Later on, the emergency social worker comes and soon there’s a huddle of them standing together in the corner of the room. A doctor, the nice policewoman, the social worker, and Sylvia, all talking about him with their arms folded. One by one they look at him and shake their heads and even when he tries really hard he can only hear a few words.
“… bronchial pneumonia with complications…”
“… weeks rather than days…”
“… appropriately accommodated… police checked…”
And Sylvia keeps saying, “I could, I could. I’m only part-time at the supermarket. I could. He’s a good lad. He’s saved her bloody life, he has. She always said he was a good kid, Mo did. I’ll have him. Yes, I will. Bless him.”
The social worker starts writing on some paper and says, “Short term, we’re talking short term.”
They all come toward him at the same time.
The social worker kneels down until her face is a few inches from Leon’s. She has glasses that make her eyes look massive like she’s an alien.
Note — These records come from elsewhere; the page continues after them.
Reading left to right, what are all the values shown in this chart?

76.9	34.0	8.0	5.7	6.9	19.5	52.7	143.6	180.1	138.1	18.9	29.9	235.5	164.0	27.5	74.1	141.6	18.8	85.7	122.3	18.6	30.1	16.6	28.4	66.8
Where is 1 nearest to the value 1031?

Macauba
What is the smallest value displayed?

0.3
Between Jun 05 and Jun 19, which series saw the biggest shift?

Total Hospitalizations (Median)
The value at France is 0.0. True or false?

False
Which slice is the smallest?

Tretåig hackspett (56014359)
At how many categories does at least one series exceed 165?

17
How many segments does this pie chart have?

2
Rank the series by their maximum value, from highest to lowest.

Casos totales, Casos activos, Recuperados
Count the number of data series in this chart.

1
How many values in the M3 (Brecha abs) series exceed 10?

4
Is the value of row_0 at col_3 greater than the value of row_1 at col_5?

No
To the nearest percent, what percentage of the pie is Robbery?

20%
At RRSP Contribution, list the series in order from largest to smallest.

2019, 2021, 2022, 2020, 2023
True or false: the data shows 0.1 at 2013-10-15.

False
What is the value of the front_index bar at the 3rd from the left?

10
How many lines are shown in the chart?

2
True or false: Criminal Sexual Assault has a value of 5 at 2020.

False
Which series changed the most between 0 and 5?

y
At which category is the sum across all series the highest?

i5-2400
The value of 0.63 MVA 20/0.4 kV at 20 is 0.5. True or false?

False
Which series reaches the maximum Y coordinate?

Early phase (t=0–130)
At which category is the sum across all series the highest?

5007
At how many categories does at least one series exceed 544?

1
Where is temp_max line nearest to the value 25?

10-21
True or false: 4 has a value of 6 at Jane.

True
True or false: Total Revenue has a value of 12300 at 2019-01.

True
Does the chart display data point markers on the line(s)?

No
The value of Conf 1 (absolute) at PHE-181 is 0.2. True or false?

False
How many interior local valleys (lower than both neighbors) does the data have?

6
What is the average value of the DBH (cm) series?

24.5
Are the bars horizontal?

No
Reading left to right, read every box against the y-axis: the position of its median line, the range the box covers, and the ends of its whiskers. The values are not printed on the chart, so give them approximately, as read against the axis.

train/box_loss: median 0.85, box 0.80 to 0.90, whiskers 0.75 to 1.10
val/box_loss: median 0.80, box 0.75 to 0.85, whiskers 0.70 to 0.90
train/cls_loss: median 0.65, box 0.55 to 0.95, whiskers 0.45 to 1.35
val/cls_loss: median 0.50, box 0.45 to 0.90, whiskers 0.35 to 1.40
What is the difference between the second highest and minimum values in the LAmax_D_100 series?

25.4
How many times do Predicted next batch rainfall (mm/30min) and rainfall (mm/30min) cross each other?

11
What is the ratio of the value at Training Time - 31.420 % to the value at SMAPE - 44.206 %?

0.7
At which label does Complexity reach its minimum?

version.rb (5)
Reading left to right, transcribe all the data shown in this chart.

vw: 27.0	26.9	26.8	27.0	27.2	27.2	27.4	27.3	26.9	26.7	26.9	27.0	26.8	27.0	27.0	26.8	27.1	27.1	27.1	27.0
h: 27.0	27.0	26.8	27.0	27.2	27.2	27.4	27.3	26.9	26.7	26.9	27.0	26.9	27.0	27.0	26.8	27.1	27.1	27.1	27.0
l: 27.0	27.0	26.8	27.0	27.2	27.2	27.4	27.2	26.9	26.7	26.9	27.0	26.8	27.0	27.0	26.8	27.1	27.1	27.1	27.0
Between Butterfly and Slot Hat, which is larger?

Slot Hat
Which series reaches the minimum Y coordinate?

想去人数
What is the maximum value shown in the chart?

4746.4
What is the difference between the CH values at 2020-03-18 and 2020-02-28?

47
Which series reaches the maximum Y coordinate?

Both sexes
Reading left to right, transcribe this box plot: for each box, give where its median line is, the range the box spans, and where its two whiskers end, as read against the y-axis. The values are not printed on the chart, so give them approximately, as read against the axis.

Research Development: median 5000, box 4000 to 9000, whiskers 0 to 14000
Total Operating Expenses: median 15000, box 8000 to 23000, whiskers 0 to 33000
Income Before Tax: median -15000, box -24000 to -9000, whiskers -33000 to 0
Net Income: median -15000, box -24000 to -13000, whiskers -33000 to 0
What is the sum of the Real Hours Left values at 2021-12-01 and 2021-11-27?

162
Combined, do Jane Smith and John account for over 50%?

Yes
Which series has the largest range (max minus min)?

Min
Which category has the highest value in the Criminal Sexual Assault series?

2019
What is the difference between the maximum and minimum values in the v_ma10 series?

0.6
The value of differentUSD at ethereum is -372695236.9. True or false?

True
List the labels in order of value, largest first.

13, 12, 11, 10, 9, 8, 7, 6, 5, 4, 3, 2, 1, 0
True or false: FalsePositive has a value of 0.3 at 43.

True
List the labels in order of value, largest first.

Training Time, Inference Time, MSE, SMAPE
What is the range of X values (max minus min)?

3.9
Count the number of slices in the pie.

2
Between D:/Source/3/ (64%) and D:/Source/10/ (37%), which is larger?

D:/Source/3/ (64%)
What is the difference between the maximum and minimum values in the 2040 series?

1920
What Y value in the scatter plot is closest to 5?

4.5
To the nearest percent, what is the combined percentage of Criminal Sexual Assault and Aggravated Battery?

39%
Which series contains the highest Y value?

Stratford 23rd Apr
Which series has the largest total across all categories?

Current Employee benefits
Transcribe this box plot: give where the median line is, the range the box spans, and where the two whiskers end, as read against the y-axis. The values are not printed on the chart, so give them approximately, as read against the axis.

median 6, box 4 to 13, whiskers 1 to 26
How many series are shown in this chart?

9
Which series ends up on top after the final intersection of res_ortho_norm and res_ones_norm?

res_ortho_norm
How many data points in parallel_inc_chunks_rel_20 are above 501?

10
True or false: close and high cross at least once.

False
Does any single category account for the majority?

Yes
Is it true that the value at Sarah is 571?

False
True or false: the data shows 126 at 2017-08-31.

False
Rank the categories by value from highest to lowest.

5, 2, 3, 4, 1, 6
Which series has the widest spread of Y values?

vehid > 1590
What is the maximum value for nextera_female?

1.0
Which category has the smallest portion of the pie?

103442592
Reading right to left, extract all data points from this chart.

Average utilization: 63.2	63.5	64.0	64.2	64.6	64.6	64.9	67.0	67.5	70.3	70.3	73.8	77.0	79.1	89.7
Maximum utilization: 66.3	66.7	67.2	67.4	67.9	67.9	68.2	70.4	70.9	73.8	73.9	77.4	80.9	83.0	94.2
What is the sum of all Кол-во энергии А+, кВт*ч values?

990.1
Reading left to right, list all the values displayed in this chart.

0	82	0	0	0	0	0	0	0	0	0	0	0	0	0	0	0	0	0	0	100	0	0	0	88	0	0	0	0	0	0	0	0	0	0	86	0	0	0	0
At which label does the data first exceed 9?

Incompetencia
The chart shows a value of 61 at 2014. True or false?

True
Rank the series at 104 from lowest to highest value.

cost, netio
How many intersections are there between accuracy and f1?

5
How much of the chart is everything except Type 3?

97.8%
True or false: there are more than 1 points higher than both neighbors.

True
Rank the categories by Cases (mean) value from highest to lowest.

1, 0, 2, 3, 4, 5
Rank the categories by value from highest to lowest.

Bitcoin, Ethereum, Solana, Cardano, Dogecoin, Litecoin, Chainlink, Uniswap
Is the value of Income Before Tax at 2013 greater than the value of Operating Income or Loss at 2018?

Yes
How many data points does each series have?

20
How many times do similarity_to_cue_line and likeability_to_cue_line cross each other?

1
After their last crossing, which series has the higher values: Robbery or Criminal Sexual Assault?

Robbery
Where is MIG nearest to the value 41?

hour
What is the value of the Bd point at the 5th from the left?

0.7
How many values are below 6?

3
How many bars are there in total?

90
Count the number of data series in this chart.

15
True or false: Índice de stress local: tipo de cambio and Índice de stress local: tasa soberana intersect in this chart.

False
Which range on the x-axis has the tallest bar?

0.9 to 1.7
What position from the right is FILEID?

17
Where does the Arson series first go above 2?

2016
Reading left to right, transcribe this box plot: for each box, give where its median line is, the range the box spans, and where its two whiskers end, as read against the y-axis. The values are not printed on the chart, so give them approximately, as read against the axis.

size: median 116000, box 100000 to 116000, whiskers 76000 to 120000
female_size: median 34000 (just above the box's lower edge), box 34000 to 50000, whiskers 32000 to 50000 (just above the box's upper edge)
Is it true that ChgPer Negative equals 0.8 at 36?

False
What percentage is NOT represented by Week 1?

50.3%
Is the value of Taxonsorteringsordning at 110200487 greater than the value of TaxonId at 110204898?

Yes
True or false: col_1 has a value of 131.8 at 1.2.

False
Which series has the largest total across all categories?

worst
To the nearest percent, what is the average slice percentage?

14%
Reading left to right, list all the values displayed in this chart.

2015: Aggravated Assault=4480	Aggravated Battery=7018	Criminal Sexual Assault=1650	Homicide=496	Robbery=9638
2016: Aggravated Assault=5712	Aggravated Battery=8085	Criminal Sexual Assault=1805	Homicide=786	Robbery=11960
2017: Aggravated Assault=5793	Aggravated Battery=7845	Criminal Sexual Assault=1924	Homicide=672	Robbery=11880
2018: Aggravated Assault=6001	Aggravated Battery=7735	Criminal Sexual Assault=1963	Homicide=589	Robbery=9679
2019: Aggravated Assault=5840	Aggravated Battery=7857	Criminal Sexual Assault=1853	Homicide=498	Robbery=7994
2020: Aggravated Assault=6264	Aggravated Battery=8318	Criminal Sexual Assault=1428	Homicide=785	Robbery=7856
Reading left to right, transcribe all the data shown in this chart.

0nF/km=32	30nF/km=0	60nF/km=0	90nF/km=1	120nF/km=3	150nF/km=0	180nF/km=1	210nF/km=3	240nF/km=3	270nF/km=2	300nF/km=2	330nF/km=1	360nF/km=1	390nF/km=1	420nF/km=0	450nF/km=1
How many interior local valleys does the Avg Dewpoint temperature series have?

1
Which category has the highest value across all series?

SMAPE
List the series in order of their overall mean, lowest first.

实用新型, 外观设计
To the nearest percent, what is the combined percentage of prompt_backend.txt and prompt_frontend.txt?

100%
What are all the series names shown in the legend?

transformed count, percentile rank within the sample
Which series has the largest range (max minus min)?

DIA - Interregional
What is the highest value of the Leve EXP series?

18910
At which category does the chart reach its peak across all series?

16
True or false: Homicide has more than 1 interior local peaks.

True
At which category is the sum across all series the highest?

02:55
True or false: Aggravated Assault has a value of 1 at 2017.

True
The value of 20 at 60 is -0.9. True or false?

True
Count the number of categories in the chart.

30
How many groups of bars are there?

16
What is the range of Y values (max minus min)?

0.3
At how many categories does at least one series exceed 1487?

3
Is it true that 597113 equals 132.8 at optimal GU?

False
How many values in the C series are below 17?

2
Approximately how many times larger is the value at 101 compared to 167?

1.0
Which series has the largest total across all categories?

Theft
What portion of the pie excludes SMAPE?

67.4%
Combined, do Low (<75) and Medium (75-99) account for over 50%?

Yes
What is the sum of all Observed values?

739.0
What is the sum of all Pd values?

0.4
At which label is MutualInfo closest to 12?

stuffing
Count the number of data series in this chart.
“Right,” she says, “you’re going back home to Maureen’s, to your own bed with Sylvia and she will look after you tonight. She’s been a registered carer before, so we’re quite happy she knows what to do. You like Sylvia, don’t you? Good, good. You’ve been very grown up, Leon, and everyone is really proud of you. Maureen will be in the hospital for a little while and tomorrow we will work out what will happen to you long term. Obviously we will try to keep you at home. I think you’ve had a pretty rough time lately and we don’t want to add to that, do we?”